Cleaned up version with manually calculated multiplicative constant:

 	/* 18446744973 = ceil(2**64 / 10**9) */
 	sb += (_ns * (uint64_t)18446744973 + 0xffffffff) >> 32;

(Also remove comments about reducing the powers by 1.)

Cleaned up version with the compiler calculating the multiplicative constant:

 	sb += (_ns * (((uint64_t)1 << 63) / 500000000 + 1) + 0xffffffff) >> 32;

The additive constant is harder to understand.  Rounding up the multiplicative
constant gives an increment that is higher than the infinite-precision value
before the addition and the shift, but the shift often loses the extras.
The additive constant keeps enough extras.

The resulting sbt is often too high, but the important case when _ns = 0 is
not converted to a nonzero sbt like some of my versions do.

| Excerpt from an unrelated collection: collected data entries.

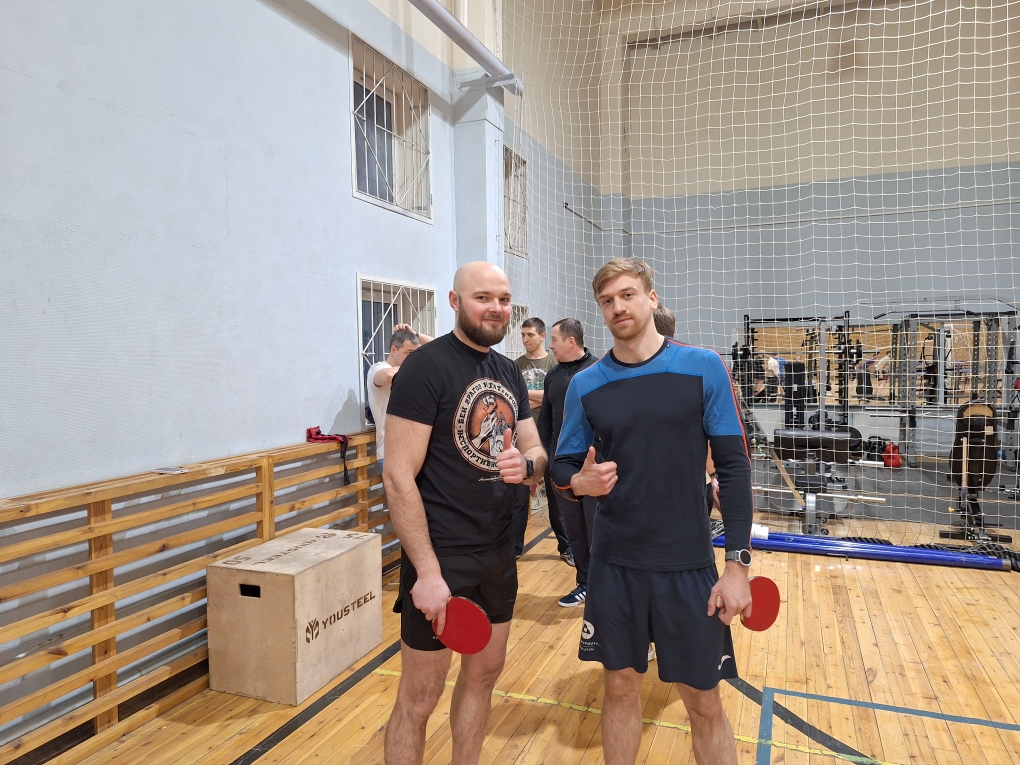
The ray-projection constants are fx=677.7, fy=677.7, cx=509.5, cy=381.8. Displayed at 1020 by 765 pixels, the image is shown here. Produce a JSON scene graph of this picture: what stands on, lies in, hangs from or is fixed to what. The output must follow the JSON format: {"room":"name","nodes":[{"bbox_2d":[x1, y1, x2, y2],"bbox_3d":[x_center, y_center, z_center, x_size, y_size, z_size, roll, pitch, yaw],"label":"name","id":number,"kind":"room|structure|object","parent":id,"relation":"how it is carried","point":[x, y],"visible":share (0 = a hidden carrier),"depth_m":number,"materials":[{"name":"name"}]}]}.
{"room":"gym","nodes":[
{"label":"gym","id":0,"kind":"room"},
{"bbox_2d":[0,0,596,755],"bbox_3d":[-0.920,-1.733,4.453,0.233,6.069,9.947,0,2,23],"label":"left wall","id":1,"kind":"structure","parent":0,"point":[362,256],"depth_m":3.15,"materials":[{"name":"blue paint"}]},
{"bbox_2d":[0,429,400,756],"bbox_3d":[-1.298,0.827,3.453,0.250,0.890,4.195,0,2,23],"label":"wooden wall bars","id":2,"kind":"object","parent":1,"relation":"attached to","point":[362,466],"visible":0.76,"depth_m":2.71,"materials":[{"name":"brown wood"}]},
{"bbox_2d":[152,466,187,474],"bbox_3d":[-1.405,0.365,2.797,0.133,0.011,0.093,0,2,23],"label":"phone","id":3,"kind":"object","parent":2,"relation":"on","point":[170,470],"visible":0.99,"depth_m":2.78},
{"bbox_2d":[305,426,350,483],"bbox_3d":[-1.064,0.413,3.920,0.253,0.286,0.256,0,2,23],"label":"red strap","id":4,"kind":"object","parent":2,"relation":"hanging from","point":[319,433],"visible":0.94,"depth_m":3.91,"materials":[{"name":"red fabric"}]},
{"bbox_2d":[349,29,432,221],"bbox_3d":[-0.874,-1.706,4.794,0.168,0.987,1.061,0,2,23],"label":"window","id":5,"kind":"structure","parent":1,"relation":"in","point":[362,193],"depth_m":4.87,"materials":[{"name":"white metal"}]},
{"bbox_2d":[356,274,435,422],"bbox_3d":[-0.848,-0.223,4.913,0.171,0.997,1.032,0,2,23],"label":"window","id":6,"kind":"structure","parent":1,"relation":"in","point":[360,301],"depth_m":4.86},
{"bbox_2d":[407,0,521,95],"bbox_3d":[-1.103,-2.511,3.337,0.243,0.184,5.525,0,2,23],"label":"metal pipe","id":7,"kind":"object","parent":1,"relation":"attached to","point":[471,50],"visible":0.96,"depth_m":5.15,"materials":[{"name":"grey metal"}]},
{"bbox_2d":[505,0,1019,540],"bbox_3d":[2.219,-1.606,5.369,4.988,5.281,0.536,0,2,23],"label":"safety net","id":8,"kind":"object","parent":7,"relation":"hanging from","point":[871,9],"visible":0.76,"depth_m":5.33,"materials":[{"name":"white fabric"}]},
{"bbox_2d":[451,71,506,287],"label":"pillar","id":9,"kind":"structure","parent":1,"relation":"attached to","point":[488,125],"depth_m":5.84,"materials":[{"name":"paint"}]},
{"bbox_2d":[504,144,527,256],"bbox_3d":[-0.038,-1.802,6.793,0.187,1.027,0.846,0,2,23],"label":"window","id":10,"kind":"structure","parent":1,"relation":"in","point":[510,247],"depth_m":7.07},
{"bbox_2d":[505,302,529,357],"bbox_3d":[-0.001,-0.305,6.910,0.148,0.961,0.834,0,2,23],"label":"window","id":11,"kind":"structure","parent":1,"relation":"in","point":[520,311],"depth_m":7.08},
{"bbox_2d":[48,468,1019,764],"bbox_3d":[1.651,1.310,3.353,5.186,0.119,9.547,0,2,23],"label":"floor","id":12,"kind":"structure","parent":0,"point":[541,562],"depth_m":2.98,"materials":[{"name":"brown wood"}]},
{"bbox_2d":[207,525,385,705],"bbox_3d":[-0.959,1.026,3.127,0.468,0.539,0.673,0,2,23],"label":"wooden box","id":13,"kind":"object","parent":12,"relation":"on","point":[324,564],"visible":0.99,"depth_m":2.87,"materials":[{"name":"brown wood"}]},
{"bbox_2d":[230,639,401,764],"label":"black floor line","id":14,"kind":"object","parent":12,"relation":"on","point":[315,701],"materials":[{"name":"black paint"}]},
{"bbox_2d":[364,323,432,474],"bbox_3d":[-0.668,0.414,4.244,0.492,1.503,0.610,1,3,34],"label":"man","id":15,"kind":"object","parent":12,"relation":"on","point":[381,378],"visible":0.34,"depth_m":4.08},
{"bbox_2d":[383,261,547,764],"bbox_3d":[-0.155,0.514,2.243,0.515,1.681,0.681,0,2,23],"label":"man","id":16,"kind":"object","parent":12,"relation":"on","point":[431,416],"visible":0.99,"depth_m":2.08},
{"bbox_2d":[433,596,492,654],"bbox_3d":[-0.152,0.713,1.971,0.221,0.152,0.090,0,2,23],"label":"paddle","id":17,"kind":"object","parent":16,"relation":"in","point":[461,641],"visible":0.81,"depth_m":1.93,"materials":[{"name":"red rubber"}]},
{"bbox_2d":[510,316,553,555],"bbox_3d":[0.229,0.383,4.984,0.563,1.659,0.598,0,2,23],"label":"man","id":18,"kind":"object","parent":12,"relation":"on","point":[537,354],"visible":0.49,"depth_m":4.89},
{"bbox_2d":[536,316,600,606],"bbox_3d":[0.450,0.440,3.957,0.481,1.610,0.671,-2,3,-28],"label":"man","id":19,"kind":"object","parent":12,"relation":"on","point":[571,343],"visible":0.57,"depth_m":3.90},
{"bbox_2d":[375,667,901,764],"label":"yellow floor line","id":20,"kind":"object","parent":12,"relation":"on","point":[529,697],"visible":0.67,"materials":[{"name":"yellow paint"}]},
{"bbox_2d":[552,254,756,764],"bbox_3d":[0.474,0.476,2.227,0.569,1.726,0.638,-1,2,-6],"label":"man","id":21,"kind":"object","parent":12,"relation":"on","point":[609,386],"visible":0.99,"depth_m":2.08},
{"bbox_2d":[739,575,780,631],"bbox_3d":[0.761,0.691,2.117,0.215,0.144,0.099,-2,3,-25],"label":"paddle","id":22,"kind":"object","parent":21,"relation":"in","point":[752,581],"visible":0.69,"depth_m":2.09,"materials":[{"name":"red rubber"}]},
{"bbox_2d":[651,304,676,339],"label":"person","id":23,"kind":"object","parent":12,"relation":"on","point":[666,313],"visible":0.09,"depth_m":3.75},
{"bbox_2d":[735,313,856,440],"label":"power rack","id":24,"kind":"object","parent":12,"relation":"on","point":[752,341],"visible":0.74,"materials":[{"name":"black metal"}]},
{"bbox_2d":[761,427,891,534],"bbox_3d":[2.475,0.788,5.481,1.063,0.747,0.532,0,2,23],"label":"weight bench","id":25,"kind":"object","parent":12,"relation":"on","point":[830,433],"visible":0.83,"depth_m":5.42,"materials":[{"name":"metal"}]},
{"bbox_2d":[712,527,1009,570],"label":"blue pole","id":26,"kind":"object","parent":12,"relation":"on","point":[803,538],"visible":0.85,"depth_m":4.59,"materials":[{"name":"blue metal"}]},
{"bbox_2d":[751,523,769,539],"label":"white towel","id":27,"kind":"object","parent":26,"relation":"on","point":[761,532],"visible":0.62,"depth_m":4.76,"materials":[{"name":"white"}]},
{"bbox_2d":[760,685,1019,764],"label":"floor tape","id":28,"kind":"object","parent":12,"relation":"on","point":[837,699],"visible":0.94,"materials":[{"name":"blue paint"}]},
{"bbox_2d":[881,441,902,468],"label":"boxing glove","id":29,"kind":"object","parent":12,"relation":"on","point":[885,459],"visible":0.78,"depth_m":8.10,"materials":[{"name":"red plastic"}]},
{"bbox_2d":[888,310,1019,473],"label":"cable machine","id":30,"kind":"object","parent":12,"relation":"on","point":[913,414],"visible":0.76,"depth_m":8.06,"materials":[{"name":"metal"}]},
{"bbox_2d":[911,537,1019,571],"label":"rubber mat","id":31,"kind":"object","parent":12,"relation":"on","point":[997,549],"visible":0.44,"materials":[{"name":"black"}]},
{"bbox_2d":[940,403,1008,543],"bbox_3d":[3.658,0.690,5.317,0.418,0.952,0.835,0,2,23],"label":"weight bench","id":32,"kind":"object","parent":12,"relation":"on","point":[972,438],"visible":0.84,"depth_m":5.27,"materials":[{"name":"black"}]},
{"bbox_2d":[539,0,1019,468],"bbox_3d":[4.882,-2.567,9.615,6.739,7.099,0.275,0,2,23],"label":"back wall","id":33,"kind":"structure","parent":0,"point":[892,217],"depth_m":9.66,"materials":[{"name":"beige paint"}]},
{"bbox_2d":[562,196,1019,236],"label":"wall pipe","id":34,"kind":"object","parent":33,"relation":"attached to","point":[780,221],"visible":0.87,"depth_m":9.69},
{"bbox_2d":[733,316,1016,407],"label":"wall mirror","id":35,"kind":"object","parent":33,"relation":"attached to","point":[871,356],"visible":0.52,"depth_m":9.42,"materials":[{"name":"mirror"}]}
]}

Since rounding up to the ceiling increases the multiplier by ~0.3 in units
of 2**32, when _ns = 10**9-1, the increase from the scaling is ~300e8 and
the increase from the additive constant is ~2**32 for a total increase of
not much more than 1.1*2**32 in units of 2**32 or 1.1 in sbt units.  This
means that the sbt value is often 1 higher than the correctly rounded
ceiling.  The versions that round down the multiplier reduce it by ~0.7
in units of 2**32 and need an additive correction of about 4 sbt units to
compensate.  Most or all of my versions added this even when _ns = 0 when
it is too much.

It is not obvious that converting sbt values that are 1.1 units too high
back to nanoseconds restores the original value (by rounding down).
Increasing the multiplier by 1 more gives sbt values that are only 0.2
units higher than 1.1 when _ns = 10**9-1, but breaks the conversion back
in 85% of cases (not just for large _ns).

XX +	return (sb);
XX  }
XX 
XX  static __inline int64_t
XX ...

Similarly.

Bruce